For instance, ‘he has called together legislative bodies at places unusual, uncomfortable, and distant from the depository of their public Records, for the sole purpose of fatiguing them into compliance with his measures,’ we’re told, and I have to say that as a rallying cry to armed revolution, it lacks a certain je ne sais quoi, doesn’t it? These days we have a European parliament that travels, with all its papers, from Brussels to Strasbourg ten times a year and though that’s led to some pretty horrible consequences (e.g. UKIP) it still hasn't gone as far as a descent into bitter war.

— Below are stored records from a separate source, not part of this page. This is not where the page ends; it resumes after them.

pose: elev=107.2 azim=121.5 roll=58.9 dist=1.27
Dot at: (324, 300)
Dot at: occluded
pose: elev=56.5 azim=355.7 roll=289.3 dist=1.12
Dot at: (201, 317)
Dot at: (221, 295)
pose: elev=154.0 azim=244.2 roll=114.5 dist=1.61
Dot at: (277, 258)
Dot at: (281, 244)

Interestingly, not all the grievances originally intended for inclusion by Jefferson were adopted by his colleagues. In particular, they left out one that starts:

‘He has waged cruel war against human nature itself, violating its most sacred rights of life & liberty in the persons of a distant people who never offended him, captivating & carrying them into slavery in another hemisphere, or to incur miserable death in their transportation thither. This piratical warfare, the opprobrium of infidel powers, is the warfare of the CHRISTIAN king of Great Britain.’

Great, isn’t it? Denouncing the slave trade as un-Christian. It’s like telling today’s Christian right to be nicer about the rights of, say, Moslems.

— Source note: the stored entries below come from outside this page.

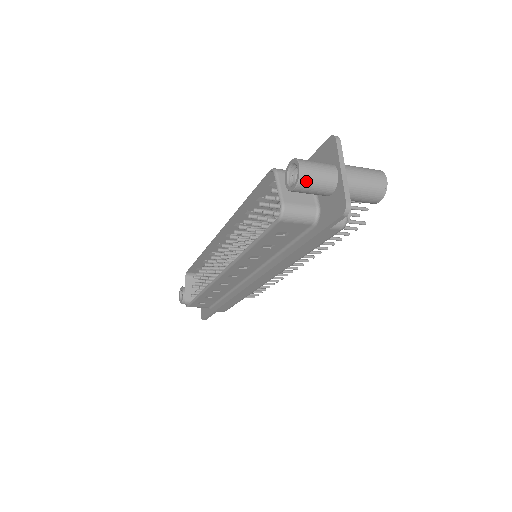
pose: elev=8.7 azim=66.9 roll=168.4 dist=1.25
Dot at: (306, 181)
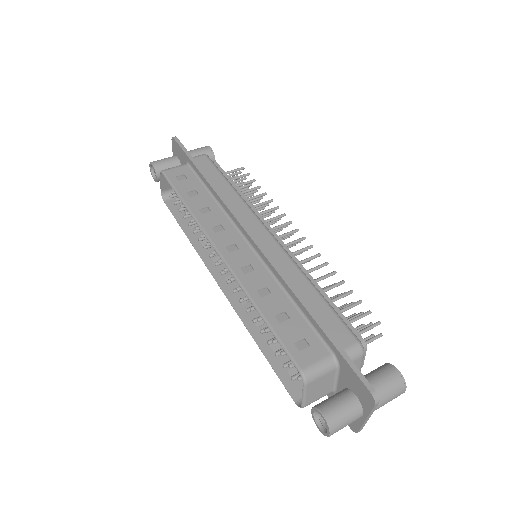
Dot at: occluded
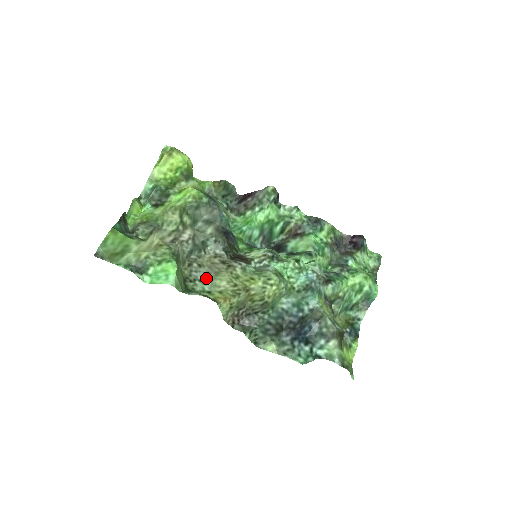
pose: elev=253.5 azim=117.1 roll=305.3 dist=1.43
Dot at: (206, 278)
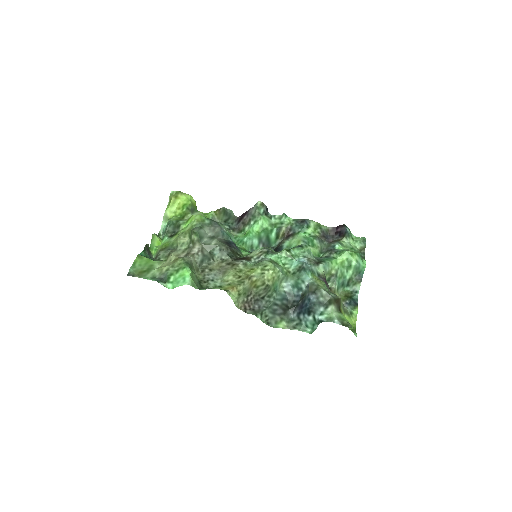
Dot at: (217, 278)
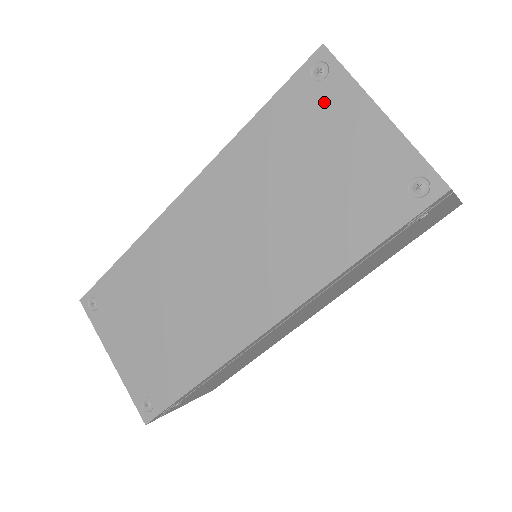
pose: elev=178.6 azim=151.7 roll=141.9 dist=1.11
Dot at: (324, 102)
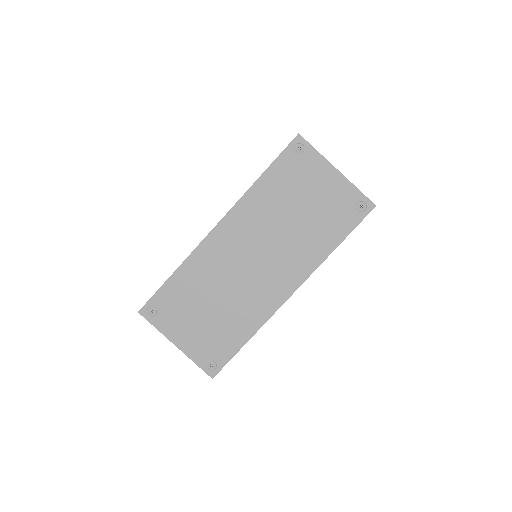
Dot at: (304, 165)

Now Jefferson of course never freed himself from slavery, even fathering several children on Sally Hemings, who as well as being his slave was even, by today’s standards, under age when he first began his long relationship with her. However, it is admirable that he at least rose far enough above the sentiments of his time to want to denounce the trade in slaves.

His colleagues would not go that far. Jefferson's denunciation was cut from the final draft of the declaration, and this was not without significant consequences.

In 1857, 81 years later, with the country Jefferson helped found slipping inexorably towards Civil War, a powerful push in that direction was provided by a majority decision of the Supreme Court in the Dred Scott case. In the judgement, Chief Justice Roger Taney pointed to the founding documents of the United States and in particular to the Declaration of Independence, declaring that they made it clear that blacks:

‘had for more than a century before been regarded as beings of an inferior order, and altogether unfit to associate with the white race either in social or political relations, and so far inferior that they had no rights which the white man was bound to respect, and that the negro might justly and lawfully be reduced to slavery for his benefit.’

Roger Taney: vilain of the piece. And doesn't he look it?
Hardly what Jefferson intended in his original draft, but what far less noble men among his successors made of the final version. Blacks had no rights in law; whites had no obligation to treat them with respect.

It took 155 years to achieve the re-election, and not merely the election, of a half-black President of the United States. But given Roger Taney’s words, the road travelled is still extraordinary, even in such a time.

Enough on its own to make 2012 a seriously important year.

And now, as promised, I wish you all every possible prosperity and joy in 2013. Wouldn’t it be good if it contained at least one event as outstanding as that one from 2012?